WHAT YOU SHOULD DO — Copy the lines below verbatim, keeping every line in its original order, and leave the pictures out of your answer.
EXERCISE MATERIALS Start Marker
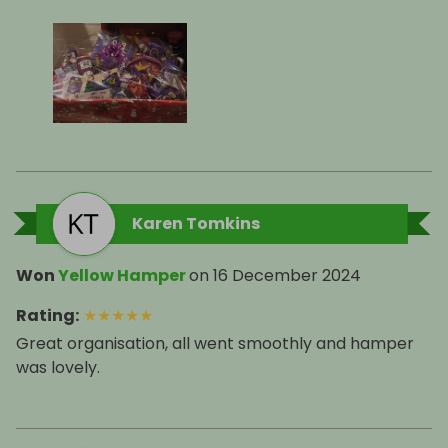
Karen Tomkins
Won
Yellow Hamper
on
16 December 2024
Rating
:
★
★
★
★
★
Great organisation, all went smoothly and hamper
was lovely.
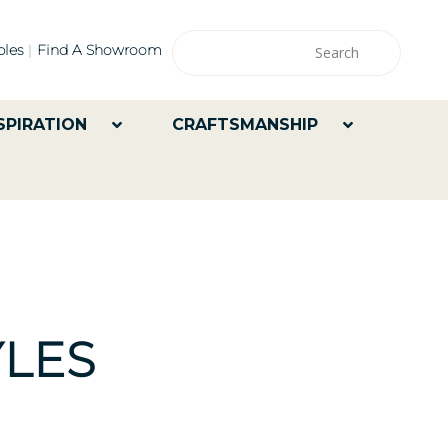
les
Find A Showroom
SPIRATION
CRAFTSMANSHIP
LES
EXERCISE MATERIALS End Marker
SOLVED EXERCISE —
Karen Tomkins
Won
Yellow Hamper
on
16 December 2024
Rating
:
★
★
★
★
★
Great organisation, all went smoothly and hamper
was lovely.
les
Find A Showroom
SPIRATION
CRAFTSMANSHIP
LES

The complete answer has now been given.